The Clean Snowmobile Challenge is an intercollegiate competition that requires student engineering teams to design a snowmobile with reduced emissions and noise characteristics that equal or improve upon the performance of current snowmobiles. This year the Clarkson team will be competing against 17 U.S. and Canadian university teams.

We are very excited about our chances in the upcoming competition, said junior and student team leader Tyler Wlodyka. "This will be the team's fourth year attending the challenge, and this year we are working with a brand new snowmobile."

After running into mechanical problems at last year's competition, the 2004 Clarkson University Winter Knights hope to place higher then previous years with new goals and objectives outlined for this year's team. The team will field a new 2004 Arctic-Cat T660 Trail (Turbo) as backbone before modifications are performed.

The goal is to reduce emissions and noise while maintaining or improving stock fuel consumption and performance characteristics. The team will modify the stock exhaust and intake system, looking both to reduce emissions and sound emitted from the motor.

In addition, a five-gas analyzer will be used, following the EPA five-gas mode analysis under simulated load conditions, to monitor the reduction in emissions from the modifications as compared to the stock setup.

The Clean Snowmobile Challenge is a great competition for our students to be involved in, said Fred Stone, director of the SPEED Program and team advisor. "It gives Clarkson students an opportunity to work on a team-oriented project with real design challenges, and also helps find solutions to some of the problems associated with snowmobile use within our own community and throughout the country."

The team has worked hard designing and fabricating the modifications to the snowmobile for this year's competition with impressive results from the initial field-testing, added Stone. "I was impressed when I saw the sled run recently. I stood about 25 feet from the sled when the team drove past at wide-open throttle — all I heard was the snow cracking under the skis."

During the competition, teams are required to demonstrate the effectiveness of the reengineered snowmobiles. Participants are judged on acceleration, cold-start testing, fuel economy/range, and oral and written designs. Emissions testing and noise measurement of the teams' snowmobiles versus a stock 2002 Arctic Cat 660 four-stroke snowmobile are also important parts of the competition.

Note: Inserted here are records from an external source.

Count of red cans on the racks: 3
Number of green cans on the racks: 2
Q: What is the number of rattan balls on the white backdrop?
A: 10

Clarkson's Clean Snowmobile Challenge team is one of the University's SPEED (Student Projects for Engineering Experience and Design) programs, which promotes multidisciplinary, project-based learning opportunities. SPEED projects involve more than 250 undergraduates annually in engineering design and analysis, fabrication, and the enhancement of professional competencies such as budget management, effective teamwork, and communication skills. The SPEED program is one of the Wallace H. Coulter School of Engineering hallmark initiatives promoting the "Vision of a Clarkson Education" through experiential learning by hands-on application of academic theory toreal-world problems.

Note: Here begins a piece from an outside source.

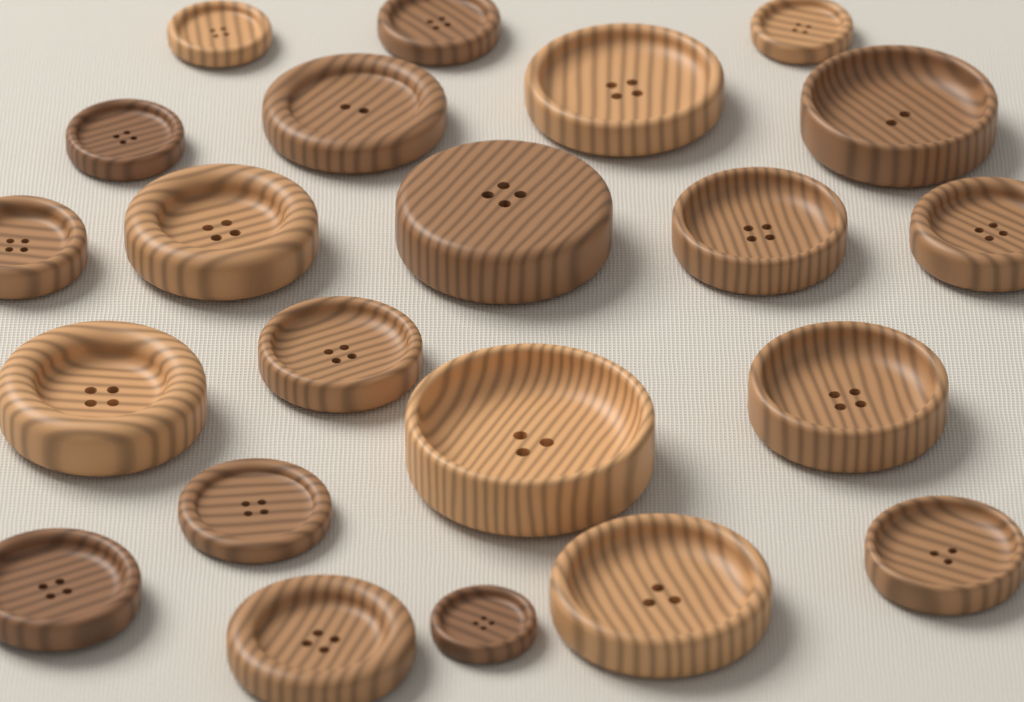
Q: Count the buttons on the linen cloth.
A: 22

SPEED receives its primary financial support from Alcoa, Corning, Eastman Kodak, the General Electric Fund, and Procter & Gamble. SPEED was recognized with the 2001 Boeing Outstanding Educator Award and the 2002 Corporate and Foundation Alliance Award for its exceptional contributions to improving undergraduate engineering education.

Photo caption: Snowmobile team members (front left-right) Mike Foster, Stephen Lupi and Tyler Wlodyka work to attach the oil pan to the bottom of the engine. Teammate Anthony Lorence (rear) examines the cavity where the power plant will sit.